- [Passage to read]
It sounds like you have a reliable reproducer (albeit with injection of
an artificial delay), so you should be able to reproduce and test/verify
against a development kernel. This doesn't require moving any of your
infrastructure to the latest kernel (use a vm, for example).

> >
> >> Reproducing the issue is achieved by adding "msleep(1000)" after the
> >> xfs_trans_roll() call.
> >> From the limited testing, this patch seems to fix the issue.
> >> Once/if the community approves this patch, we will do a formal testing.
> >>
> >> Signed-off-by: Alex Lyakas <alex@zadarastorage.com>
> >> ---
> >
> > Note that your patch doesn't apply for me:
> >
> > ...
> > patching file fs/xfs/libxfs/xfs_attr.c
> > Hunk #1 FAILED at 285.
> > patch: **** malformed patch at line 70: commits */
> >
> > Perhaps it has been damaged by your mailer? Otherwise, a few initial
> > comments...
> Trying a different mailer now.
> 

Same problem. It looks like everything is converted to spaces. Are you
copy+pasting the patch into an email? Note that usually will not work.
You can use something like 'git send-email' to post correctly formatted
patches over mail. Also note you can send it to yourself initially and
test apply it (and/or run scripts/checkpatch.pl against it) to make sure
it works.

- [Short exercise 1] From the patch discussion, reproduce the part that opens with the words containing "It sounds like" and closes with "vm, for example).", keeping every character unchanged.
- [Short exercise 2] In the patch discussion, which tool is suggested for posting correctly formatted patches over mail?

- [Dataset extract]
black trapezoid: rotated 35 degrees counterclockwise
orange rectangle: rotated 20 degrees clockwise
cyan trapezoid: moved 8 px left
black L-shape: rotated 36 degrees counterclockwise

- [Answer 1]
It sounds like you have a reliable reproducer (albeit with injection of
an artificial delay), so you should be able to reproduce and test/verify
against a development kernel. This doesn't require moving any of your
infrastructure to the latest kernel (use a vm, for example).

- [Answer 2] 'git send-email'